The reason I'm thinking about this is, of course, that I've been sick and so have eaten basically nothing for two-and-a-half days now. And I've been trying to figure out, through that whole time, if I'm hungry or if my stomach is still upset--even the slightest hunger pangs are easily confused with other signals that actually mean "DON'T EAT!!" It's amazing to me how quickly I have forgotten, or how easily I mix up, a message from my own body that I feel every day.

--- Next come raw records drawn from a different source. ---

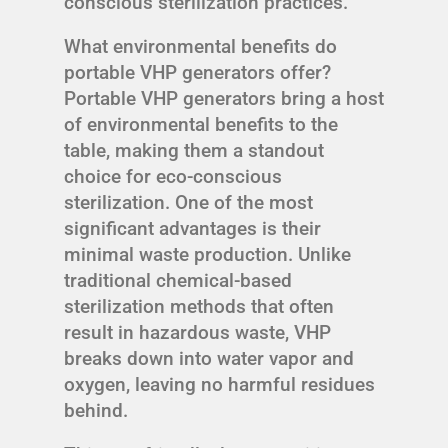
conscious sterilization practices.
What environmental benefits do
portable VHP generators offer?
Portable VHP generators bring a host
of environmental benefits to the
table, making them a standout
choice for eco-conscious
sterilization. One of the most
significant advantages is their
minimal waste production. Unlike
traditional chemical-based
sterilization methods that often
result in hazardous waste, VHP
breaks down into water vapor and
oxygen, leaving no harmful residues
behind.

Which probably means I don't really feel it every day--I get a pang and, like most people I know, I eat something. It may not be the healthiest something, or the thing my body actually needs to function well. But something with calories goes into my stomach so the feeling will go away. (I confess that often, especially when I'm sitting in my office, chocolate fulfills this task nicely.) But now, when I need to be able to distinguish the signals from one another, I'm not sure which is which. Maybe it's time to listen to my body a little more carefully before just answering the need with a want. This is what the 30 Hour Famine is all about, too, of course--giving us a taste of hunger (if you will) and helping us think about where and when and what we eat and why...and how that affects others, and how others can't just pop a piece of chocolate in their mouths whenever they have the slightest twinge. (the RCLPC 30 Hour Famine isn't until May, but I've just had my own personal 30 hour famine here and, as uncomfortable and frustrating and icky-feeling as it has been, it might have been good for me.)
Having said all of that: I think I'm actually hungry, for actual food, so I'm going to go find some real food and see how that goes this time!